YOUR ASSIGNMENT => Each line that includes "down" must be copied from the records.

DATA FOR THE TASK =>
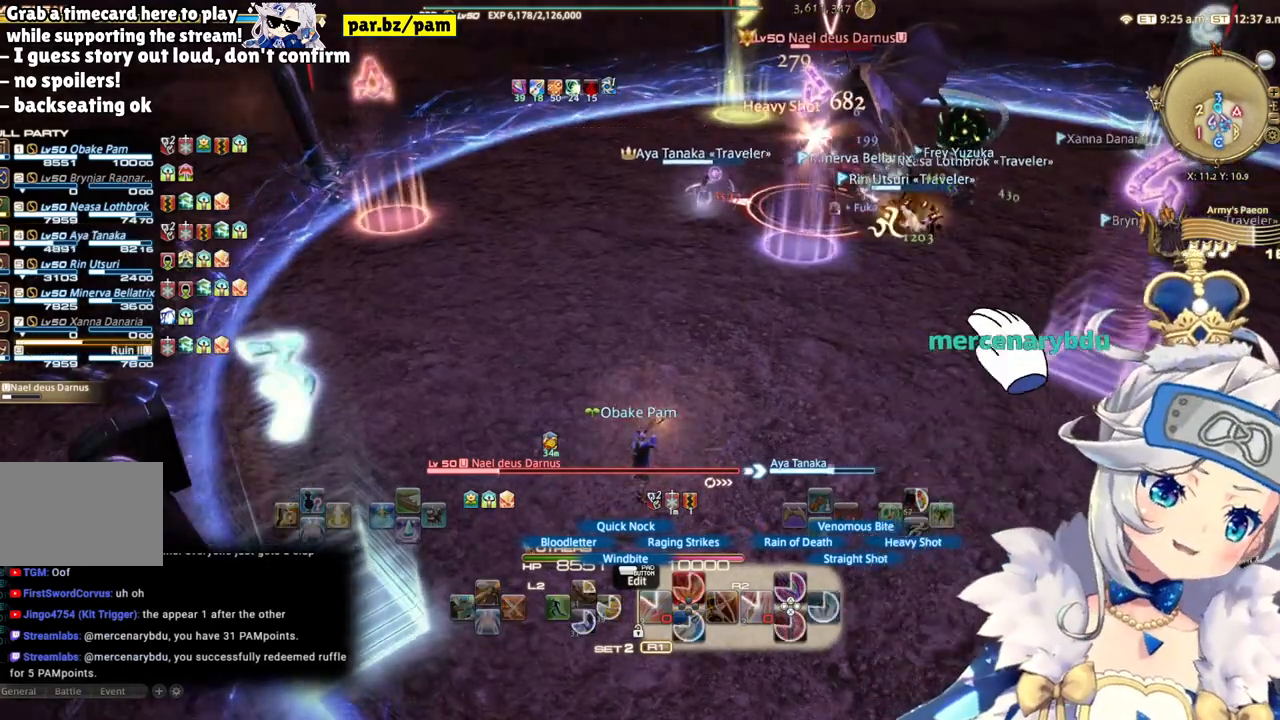
{"buttons": ["CIRCLE", "R2"], "left_stick": "center", "right_stick": "center", "events": [[450, "CIRCLE", "down"]]}
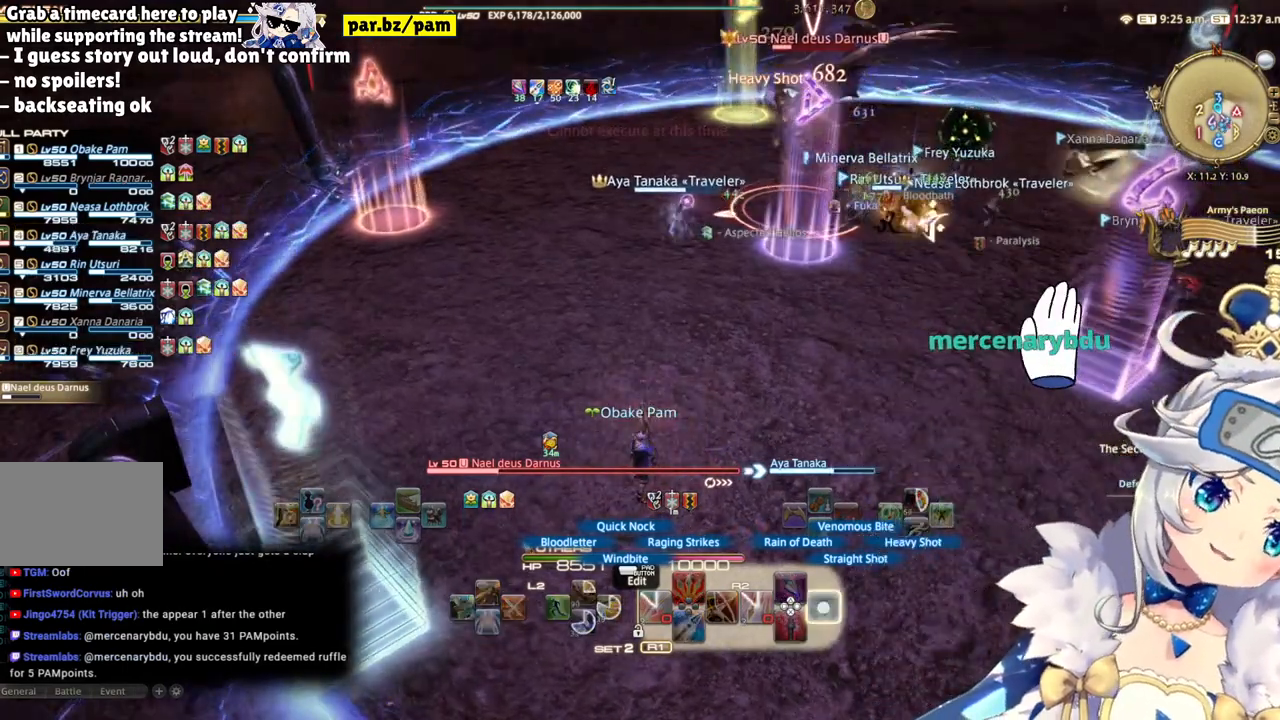
{"buttons": ["R2"], "left_stick": "center", "right_stick": "center", "events": [[150, "CIRCLE", "up"]]}
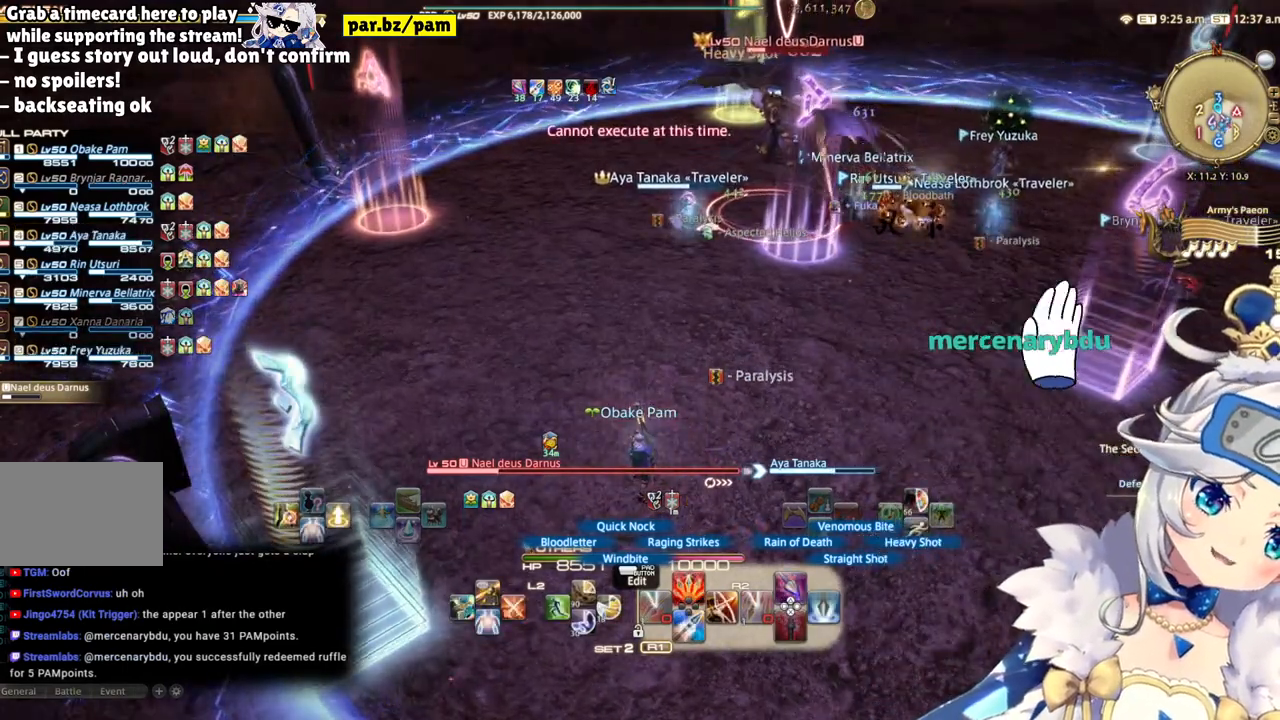
{"buttons": ["R2"], "left_stick": "center", "right_stick": "center", "events": [[200, "right_stick", "right"], [367, "right_stick", "center"]]}
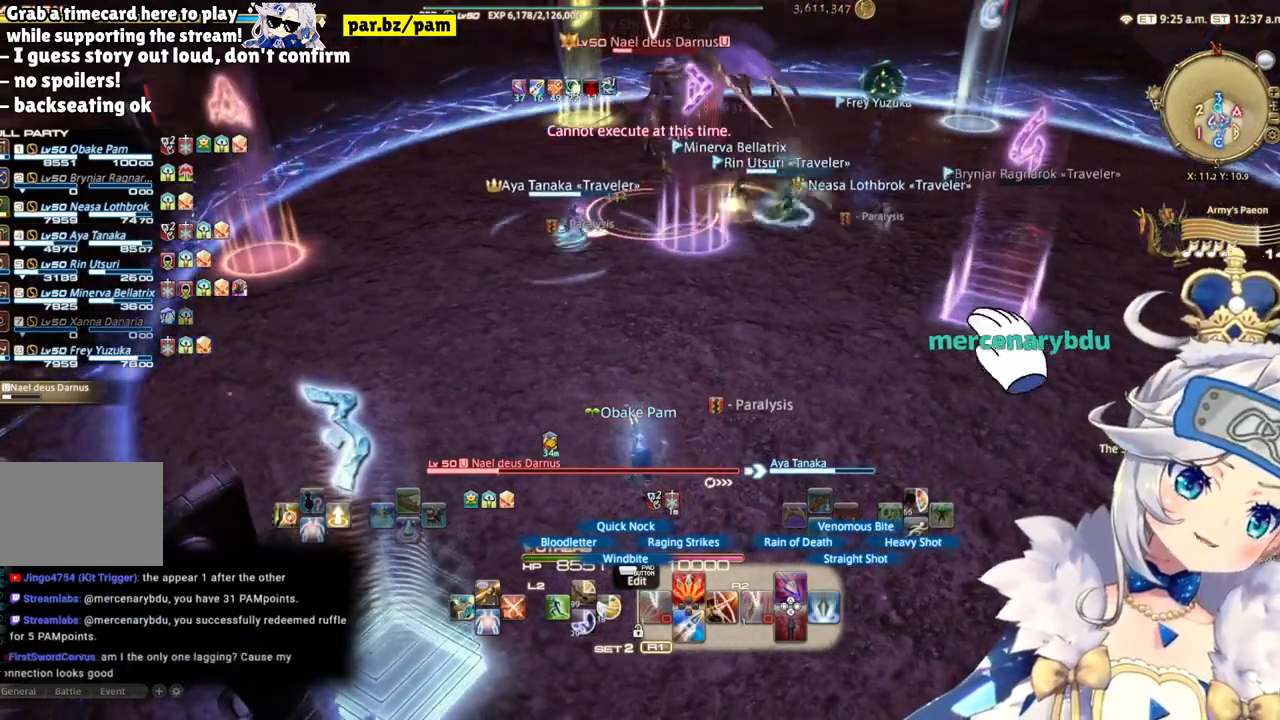
{"buttons": ["CIRCLE", "R2"], "left_stick": "center", "right_stick": "center", "events": [[500, "CIRCLE", "down"]]}
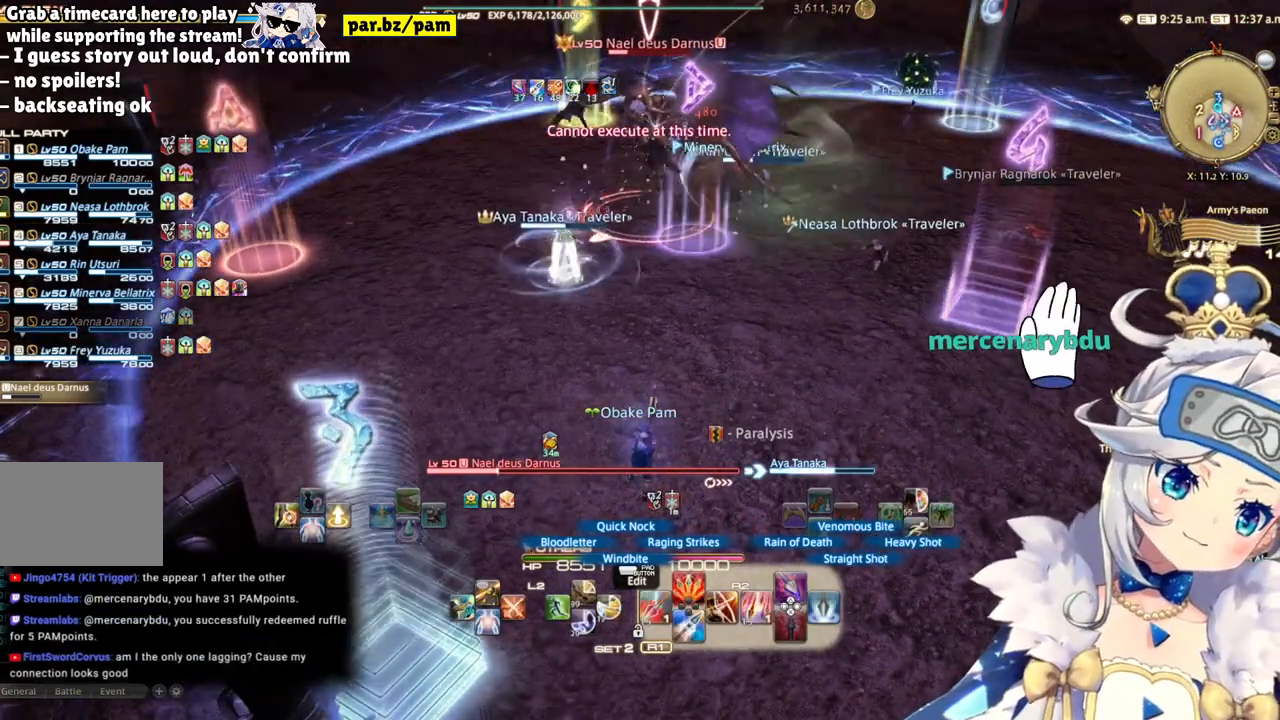
{"buttons": ["R2"], "left_stick": "center", "right_stick": "center", "events": [[217, "CIRCLE", "up"]]}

TASK RESULT =>
{"buttons": ["CIRCLE", "R2"], "left_stick": "center", "right_stick": "center", "events": [[450, "CIRCLE", "down"]]}
{"buttons": ["CIRCLE", "R2"], "left_stick": "center", "right_stick": "center", "events": [[500, "CIRCLE", "down"]]}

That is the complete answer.